● **Problem**:
Word for word, transcribe the data below from the line with "ring dip: (182, 219)" to the line with "middle mcp: (194, 181)", keeping both of those lines.

● **Data records**:
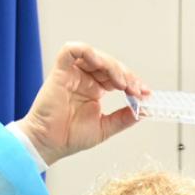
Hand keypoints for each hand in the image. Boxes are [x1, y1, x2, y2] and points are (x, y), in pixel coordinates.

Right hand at [14, 42, 146, 165]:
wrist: (48, 144)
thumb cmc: (69, 137)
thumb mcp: (105, 128)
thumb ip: (124, 118)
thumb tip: (143, 112)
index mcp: (95, 90)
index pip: (117, 77)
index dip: (133, 82)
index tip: (145, 93)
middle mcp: (84, 79)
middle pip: (110, 65)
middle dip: (126, 75)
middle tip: (136, 90)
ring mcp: (72, 74)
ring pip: (95, 56)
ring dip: (112, 66)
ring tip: (121, 83)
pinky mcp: (60, 71)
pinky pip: (71, 50)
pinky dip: (86, 51)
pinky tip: (98, 63)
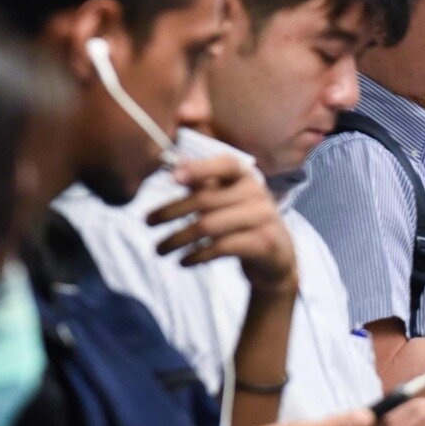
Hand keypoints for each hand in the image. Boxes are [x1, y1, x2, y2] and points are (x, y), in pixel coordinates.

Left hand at [148, 155, 296, 293]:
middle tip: (147, 222)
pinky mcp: (263, 243)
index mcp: (246, 176)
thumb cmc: (243, 224)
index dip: (198, 169)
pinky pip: (222, 247)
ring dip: (177, 239)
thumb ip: (204, 183)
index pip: (224, 164)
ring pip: (209, 226)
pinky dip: (197, 255)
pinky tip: (183, 261)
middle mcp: (257, 193)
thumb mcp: (228, 199)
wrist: (277, 257)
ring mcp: (263, 218)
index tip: (172, 178)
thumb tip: (173, 164)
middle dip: (171, 211)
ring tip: (159, 250)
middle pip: (206, 199)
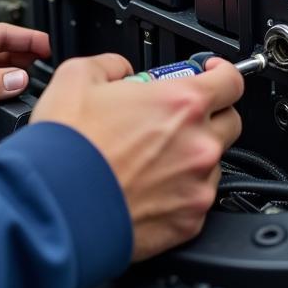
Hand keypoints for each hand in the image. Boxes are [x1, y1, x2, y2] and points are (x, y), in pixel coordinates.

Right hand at [30, 54, 242, 261]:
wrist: (55, 207)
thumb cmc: (68, 146)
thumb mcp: (79, 75)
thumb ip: (113, 64)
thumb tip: (122, 71)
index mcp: (181, 103)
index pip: (231, 79)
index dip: (221, 71)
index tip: (211, 73)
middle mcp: (199, 144)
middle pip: (230, 121)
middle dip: (208, 115)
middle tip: (175, 117)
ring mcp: (197, 186)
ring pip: (213, 163)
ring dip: (192, 155)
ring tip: (152, 157)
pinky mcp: (189, 223)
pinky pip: (197, 199)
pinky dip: (180, 191)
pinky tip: (148, 186)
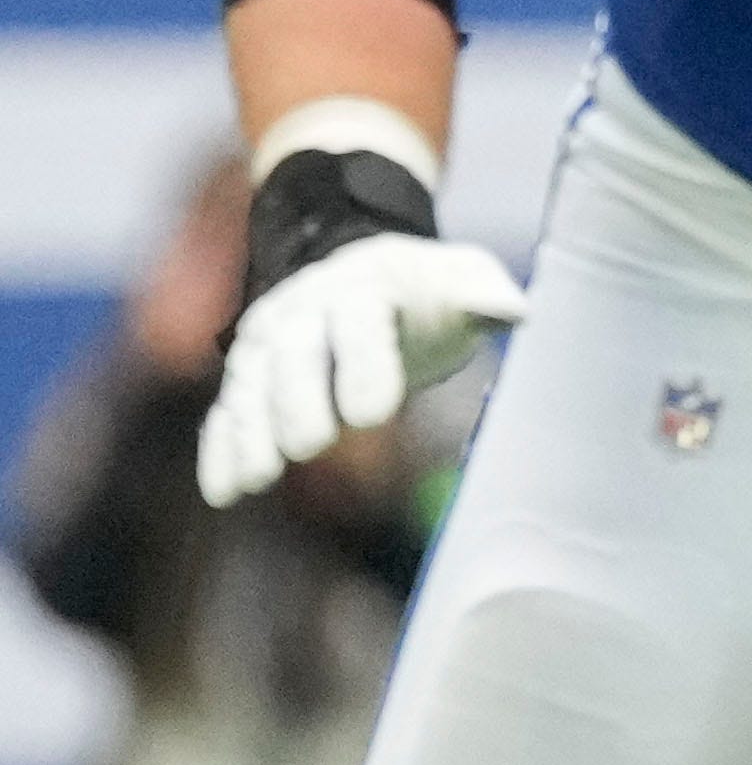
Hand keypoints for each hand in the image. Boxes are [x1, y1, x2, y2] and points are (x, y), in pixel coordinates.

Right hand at [202, 229, 524, 508]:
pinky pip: (229, 410)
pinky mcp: (251, 375)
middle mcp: (305, 308)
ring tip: (255, 481)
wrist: (374, 274)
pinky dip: (222, 448)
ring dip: (251, 433)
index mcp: (364, 284)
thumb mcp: (465, 278)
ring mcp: (270, 341)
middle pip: (294, 352)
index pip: (359, 320)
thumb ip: (485, 295)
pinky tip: (223, 491)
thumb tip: (517, 312)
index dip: (363, 365)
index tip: (373, 414)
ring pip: (252, 385)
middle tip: (311, 446)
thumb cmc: (430, 289)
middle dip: (298, 399)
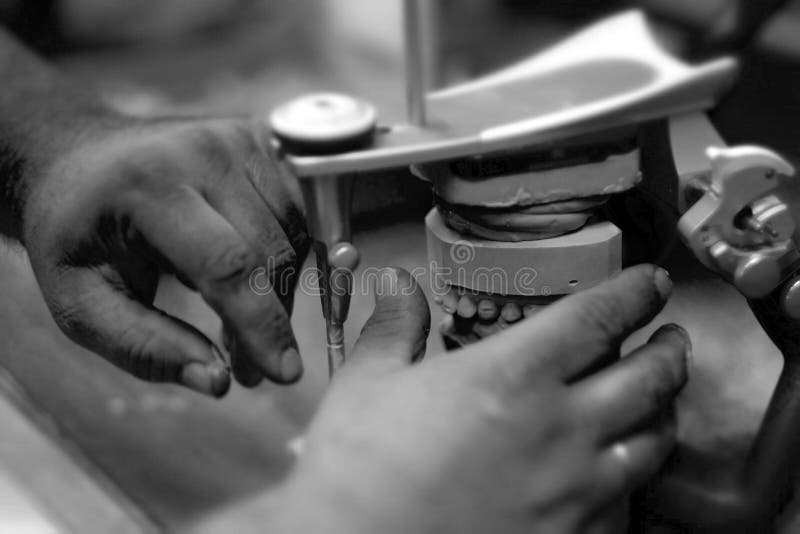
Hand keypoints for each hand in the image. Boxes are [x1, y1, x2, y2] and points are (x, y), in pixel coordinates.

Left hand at [19, 117, 308, 395]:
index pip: (227, 263)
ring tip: (240, 322)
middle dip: (271, 319)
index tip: (285, 374)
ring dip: (280, 289)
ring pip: (294, 232)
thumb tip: (218, 382)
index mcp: (146, 186)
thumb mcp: (80, 303)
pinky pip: (296, 211)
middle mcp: (203, 151)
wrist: (78, 160)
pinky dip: (285, 256)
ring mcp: (237, 138)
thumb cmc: (75, 235)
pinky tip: (251, 277)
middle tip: (247, 367)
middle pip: (271, 251)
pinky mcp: (259, 139)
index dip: (262, 324)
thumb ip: (144, 346)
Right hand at [270, 265, 688, 533]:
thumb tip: (394, 282)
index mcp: (512, 376)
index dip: (635, 293)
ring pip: (653, 441)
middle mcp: (560, 428)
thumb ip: (394, 327)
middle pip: (649, 378)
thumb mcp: (366, 384)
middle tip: (670, 337)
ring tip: (659, 398)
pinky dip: (634, 476)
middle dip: (670, 349)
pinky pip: (629, 502)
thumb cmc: (358, 472)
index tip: (652, 282)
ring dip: (664, 410)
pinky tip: (619, 471)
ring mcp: (575, 490)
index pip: (599, 318)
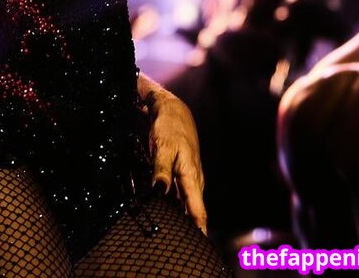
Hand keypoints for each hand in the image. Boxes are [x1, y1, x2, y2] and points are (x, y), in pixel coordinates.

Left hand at [143, 85, 206, 234]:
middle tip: (180, 245)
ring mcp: (190, 178)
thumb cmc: (169, 128)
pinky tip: (167, 214)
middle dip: (190, 229)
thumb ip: (161, 170)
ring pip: (188, 205)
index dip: (199, 230)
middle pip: (194, 212)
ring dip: (182, 219)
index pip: (198, 210)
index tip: (198, 247)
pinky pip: (182, 197)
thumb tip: (160, 191)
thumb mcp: (162, 147)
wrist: (173, 111)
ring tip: (173, 235)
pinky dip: (177, 207)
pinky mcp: (183, 175)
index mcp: (192, 176)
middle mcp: (194, 181)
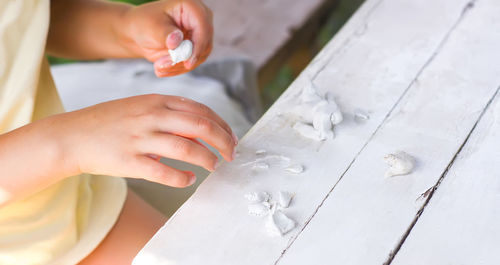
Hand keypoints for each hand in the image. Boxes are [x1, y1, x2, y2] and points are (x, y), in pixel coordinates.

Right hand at [51, 94, 235, 186]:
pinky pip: (163, 172)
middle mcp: (151, 117)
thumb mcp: (141, 107)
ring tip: (213, 166)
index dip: (221, 124)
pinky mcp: (128, 161)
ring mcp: (140, 138)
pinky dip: (181, 178)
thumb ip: (169, 115)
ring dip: (207, 159)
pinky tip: (188, 180)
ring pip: (186, 148)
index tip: (231, 137)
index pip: (200, 110)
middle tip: (231, 154)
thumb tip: (200, 130)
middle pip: (200, 126)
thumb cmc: (110, 122)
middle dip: (223, 141)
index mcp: (156, 101)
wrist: (72, 135)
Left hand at [122, 0, 212, 76]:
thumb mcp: (152, 28)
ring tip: (158, 66)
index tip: (187, 63)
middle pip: (205, 44)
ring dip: (179, 66)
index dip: (198, 47)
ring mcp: (201, 33)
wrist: (140, 32)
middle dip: (184, 59)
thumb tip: (176, 42)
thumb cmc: (145, 24)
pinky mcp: (198, 46)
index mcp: (191, 7)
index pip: (203, 28)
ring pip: (200, 56)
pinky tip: (162, 67)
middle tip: (161, 65)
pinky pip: (194, 62)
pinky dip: (178, 68)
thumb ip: (165, 34)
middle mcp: (201, 18)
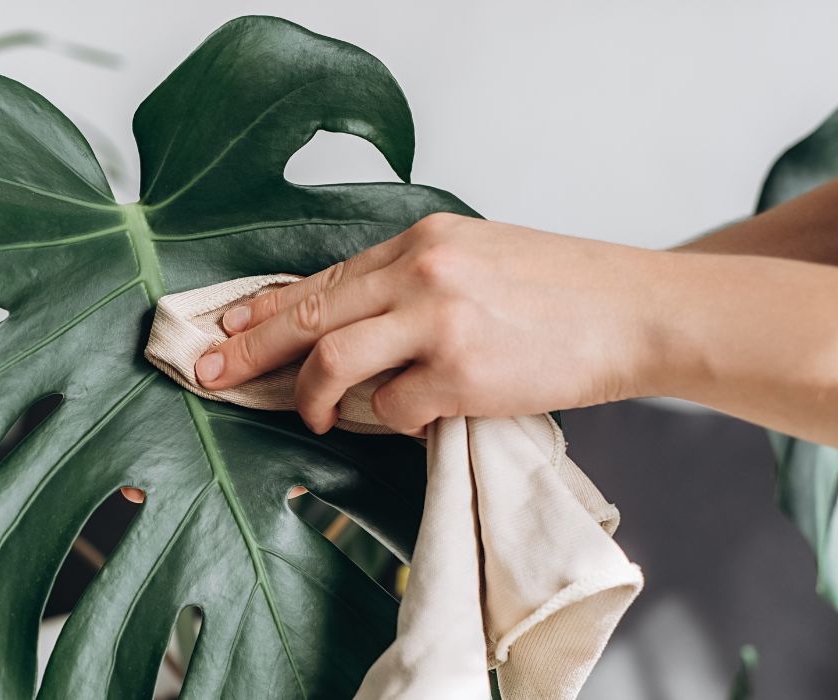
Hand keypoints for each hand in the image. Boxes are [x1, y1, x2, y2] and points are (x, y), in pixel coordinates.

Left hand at [193, 213, 668, 435]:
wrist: (636, 310)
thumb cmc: (558, 289)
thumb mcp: (474, 256)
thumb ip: (408, 281)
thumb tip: (344, 320)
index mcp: (419, 240)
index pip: (321, 279)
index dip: (263, 308)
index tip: (222, 327)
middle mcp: (420, 272)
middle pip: (307, 316)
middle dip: (248, 350)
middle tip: (208, 375)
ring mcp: (438, 322)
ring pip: (332, 362)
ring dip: (310, 398)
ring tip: (312, 416)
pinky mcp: (462, 374)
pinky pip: (394, 409)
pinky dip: (395, 420)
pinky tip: (419, 414)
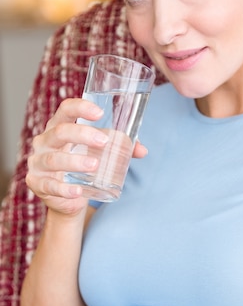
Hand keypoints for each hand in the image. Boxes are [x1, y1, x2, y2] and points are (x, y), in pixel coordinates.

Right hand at [26, 98, 146, 215]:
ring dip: (75, 161)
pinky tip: (77, 191)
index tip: (100, 113)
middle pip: (60, 132)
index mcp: (59, 127)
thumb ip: (120, 148)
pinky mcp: (38, 184)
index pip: (65, 110)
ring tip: (94, 165)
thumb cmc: (82, 165)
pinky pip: (50, 186)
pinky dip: (64, 189)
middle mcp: (45, 141)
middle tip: (103, 142)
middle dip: (82, 134)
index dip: (80, 108)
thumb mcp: (99, 153)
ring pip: (54, 159)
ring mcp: (38, 163)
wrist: (67, 196)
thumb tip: (142, 150)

● **Solution to the exercise**:
ring dip: (182, 219)
index pip: (198, 210)
index tip: (198, 247)
pinky pip: (182, 197)
thumb tip: (160, 191)
thumb mcp: (162, 147)
wrist: (173, 111)
ring tip: (173, 235)
pinky dip: (177, 207)
pinky mcp: (183, 175)
index mcp: (192, 176)
middle mcp: (194, 181)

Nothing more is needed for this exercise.